PARIS, July 6 (Reuters) By Michel Rose and Tassilo Hummel – France will fully nationalise EDF (EDF.PA), Prime Minister Elisabeth Borne said on Wednesday, in a move that would give the government more control over a restructuring of the debt-laden group while contending with a European energy crisis.
EDF, in which the state already owns 84%, is one of Europe’s biggest utilities and sits at the heart of France’s nuclear strategy, which the government is banking on to blunt the impact of soaring energy prices exacerbated by the prospect of an abrupt halt to Russian gas supplies.
But instead of being an ace in the government’s hands, however, it has become a major headache owing to years of delays on new nuclear plants in France and Britain, with budget overruns in the billions of euros.
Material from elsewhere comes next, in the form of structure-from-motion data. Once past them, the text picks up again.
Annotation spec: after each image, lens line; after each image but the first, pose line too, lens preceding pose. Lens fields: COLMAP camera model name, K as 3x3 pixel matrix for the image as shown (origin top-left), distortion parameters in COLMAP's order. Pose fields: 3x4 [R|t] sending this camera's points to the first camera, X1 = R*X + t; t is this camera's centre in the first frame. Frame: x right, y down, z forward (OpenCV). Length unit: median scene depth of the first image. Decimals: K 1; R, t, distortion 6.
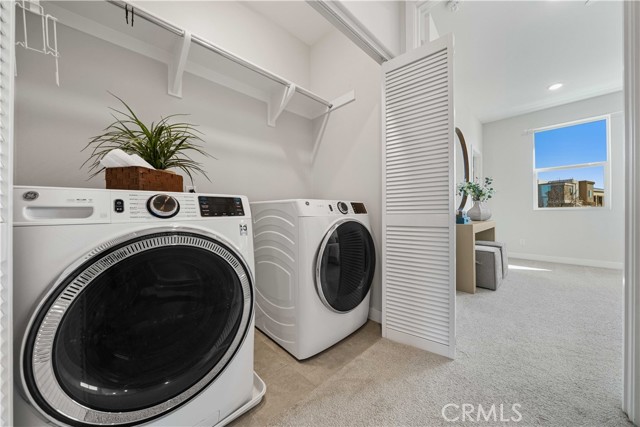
lens RADIAL K [[218.8, 0, 320.0], [0, 218.8, 212.4], [0, 0, 1]] dist [-0.007245, -0.000125]
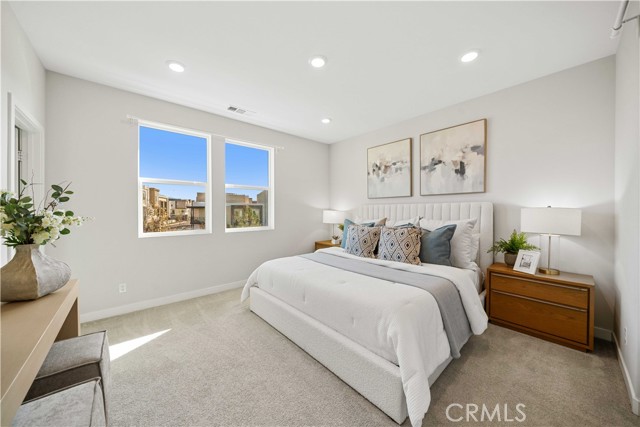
lens RADIAL K [[218.8, 0, 320.0], [0, 218.8, 212.4], [0, 0, 1]] dist [-0.007245, -0.000125]
pose [[0.039398, -0.006220, 0.999204, 0.381437], [0.017504, 0.999831, 0.005534, -0.101724], [-0.999070, 0.017272, 0.039500, 0.492163]]
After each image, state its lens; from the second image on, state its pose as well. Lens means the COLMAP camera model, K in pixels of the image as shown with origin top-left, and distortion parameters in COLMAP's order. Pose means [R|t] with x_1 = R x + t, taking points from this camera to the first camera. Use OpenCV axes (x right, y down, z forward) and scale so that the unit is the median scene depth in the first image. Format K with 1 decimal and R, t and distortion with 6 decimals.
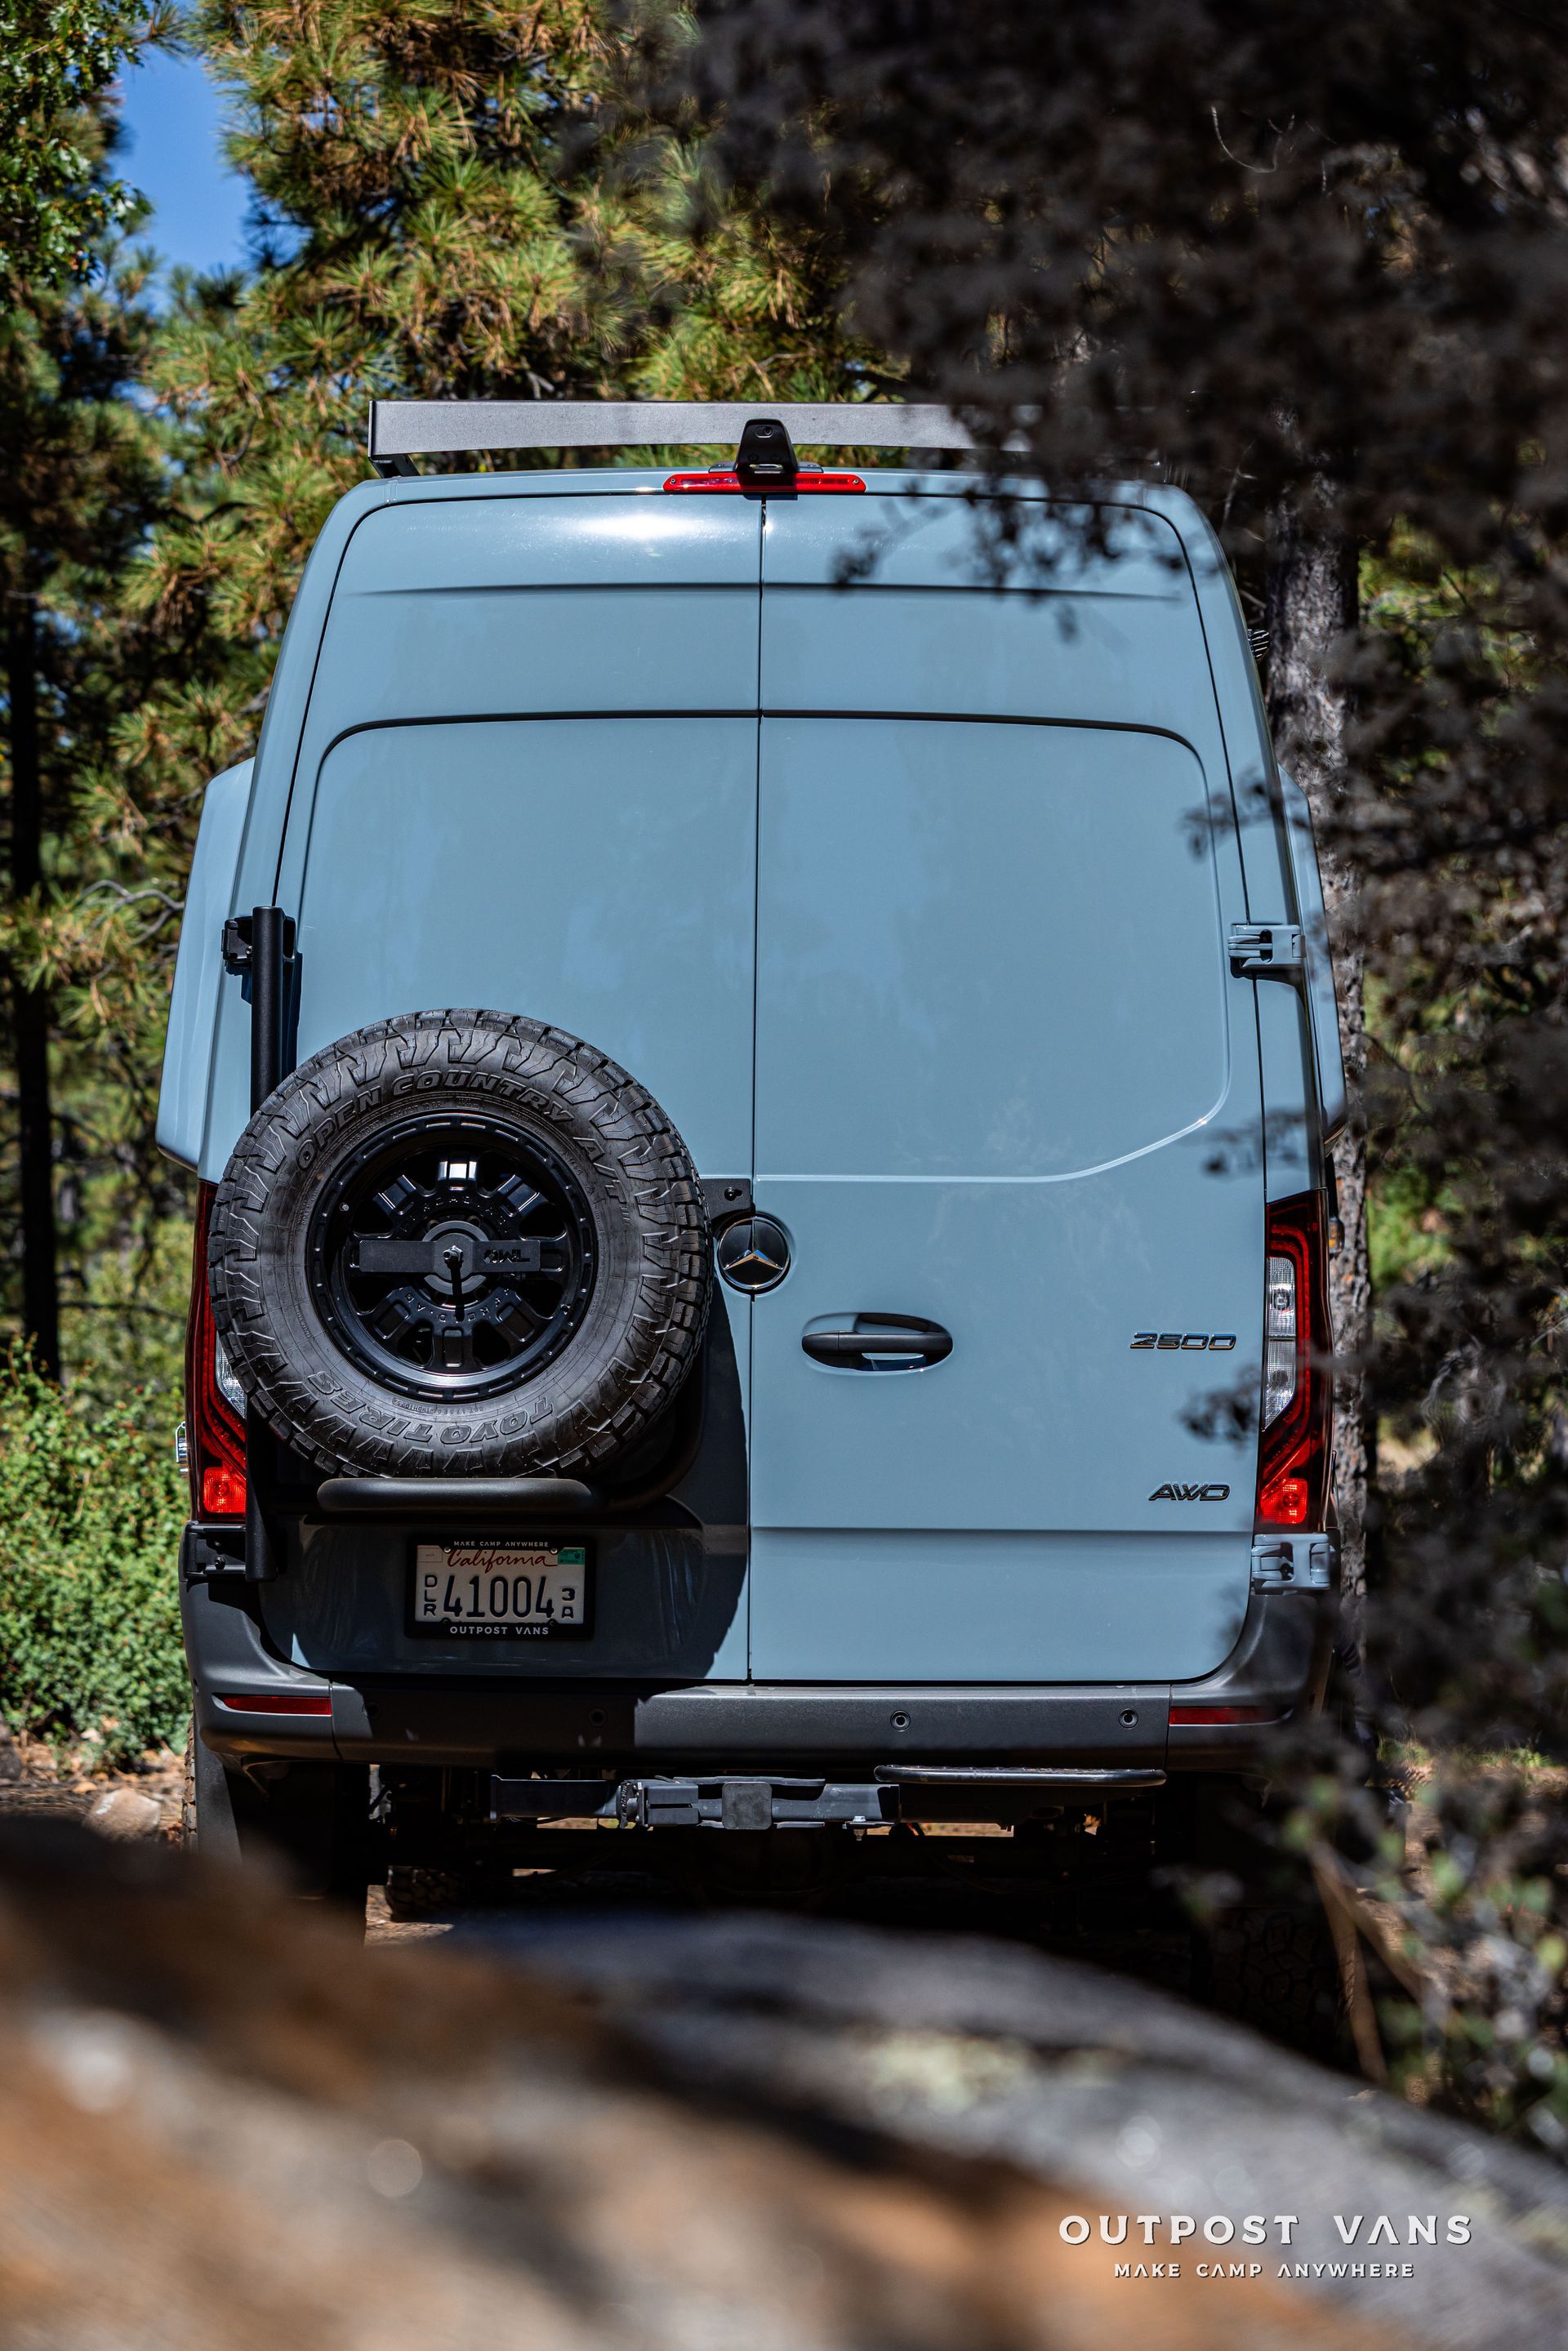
lens RADIAL K [[7148.1, 0, 784.0], [0, 7148.1, 1175.5], [0, 0, 1]] dist [-0.001729, -1.419588]
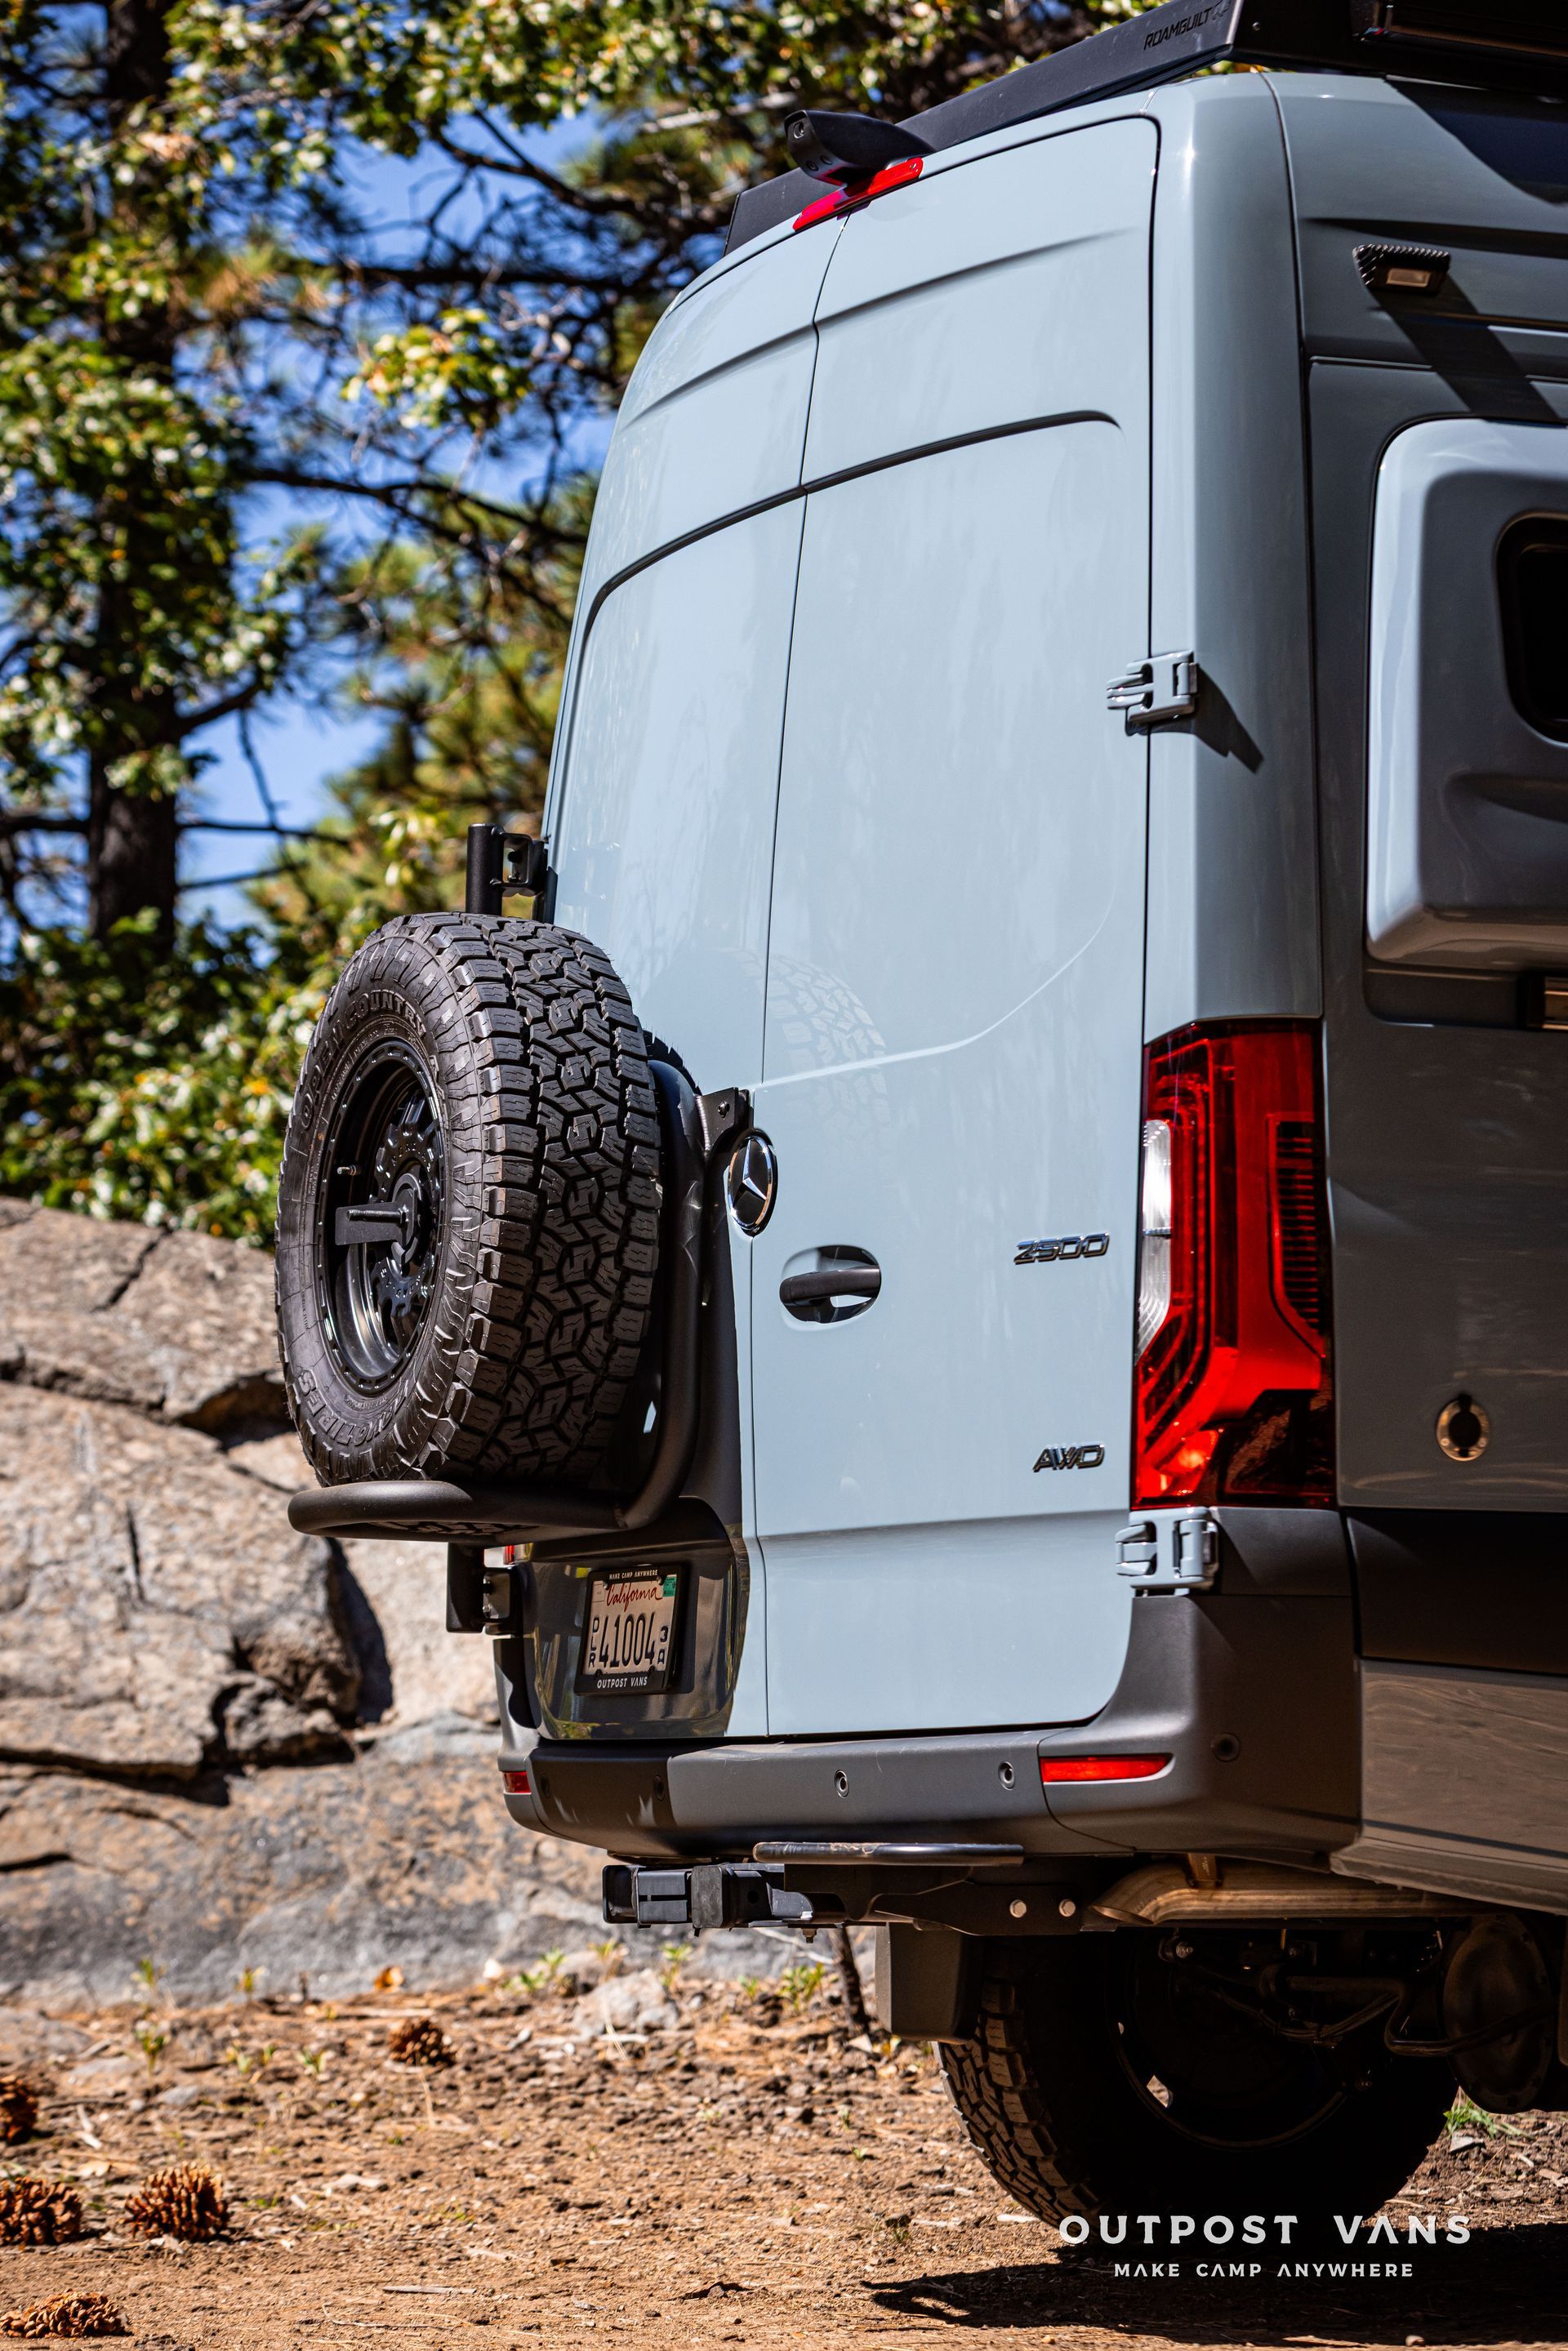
lens RADIAL K [[7148.1, 0, 784.0], [0, 7148.1, 1175.5], [0, 0, 1]] dist [-0.001729, -1.419588]
pose [[0.510511, -0.093243, -0.854801, 0.657352], [0.043190, 0.995629, -0.082811, 0.074228], [0.858786, 0.005357, 0.512307, 0.607905]]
“I confirm to you today that the state intends to control 100% of EDF’s capital”, Borne said in her policy speech in the lower house of parliament as she set out her minority’s government priorities. read more
“We need to ensure our sovereignty in the face of the war (in Ukraine) and the looming colossal challenges.”
At current market prices, buying out the stake the government does not already own would cost around 5 billion euros ($5.09 billion).
EDF has faced a litany of problems this year. Half of its ageing reactors in France are currently offline, partly due to corrosion problems, forcing it to cut nuclear output repeatedly at a time when Europe is scrambling to find alternatives to Russian gas supplies.
The utility has also been hurt by government moves forcing it to sell power to rivals at a discount as part of efforts to shield French consumers from a sharp increase in the cost of living.
That is a big strain on EDF’s finances because the group sells forward its estimated nuclear output before the end of the budget year and has to buy back sold electricity in a volatile market with prices at historic highs.
The company says output losses will reduce its core profit this year by 18.5 billion euros and the discounted power sales will cost it a further 10.2 billion euros. Its debt is projected to rise by 40% this year to more than 61 billion euros. Meanwhile, planned new-generation nuclear reactors require investments of more than 50 billion euros.
The option of fully nationalising EDF had been flagged by President Emmanuel Macron earlier this year but the picture has since become more complicated as he lost his absolute majority in parliament.
He already had to scrap an overhaul of EDF last year in the face of opposition from unions and doubts voiced by the European Commission.
That plan envisaged placing EDF’s profitable renewables business in a new company unburdened by the debt-laden nuclear assets.
Borne did not specify if the nationalisation would be carried out via special legislation or through a public tender to buy out minority shareholders, and did not provide a time frame.
The CGT union said that without a radical overhaul of the way in which nuclear power prices are set, a nationalisation of EDF would not fix its woes and may be a pretext to break it up.
EDF was listed on the Paris bourse in 2005 at a price of 33 euros per share. Its stock closed at just under 9 euros on Wednesday, having jumped 14.5% after Borne’s announcement .
Analysts and bankers have said that going straight to the market to squeeze out minorities and delist EDF would be a quicker process, while any legislation runs the risk of being held up in parliament.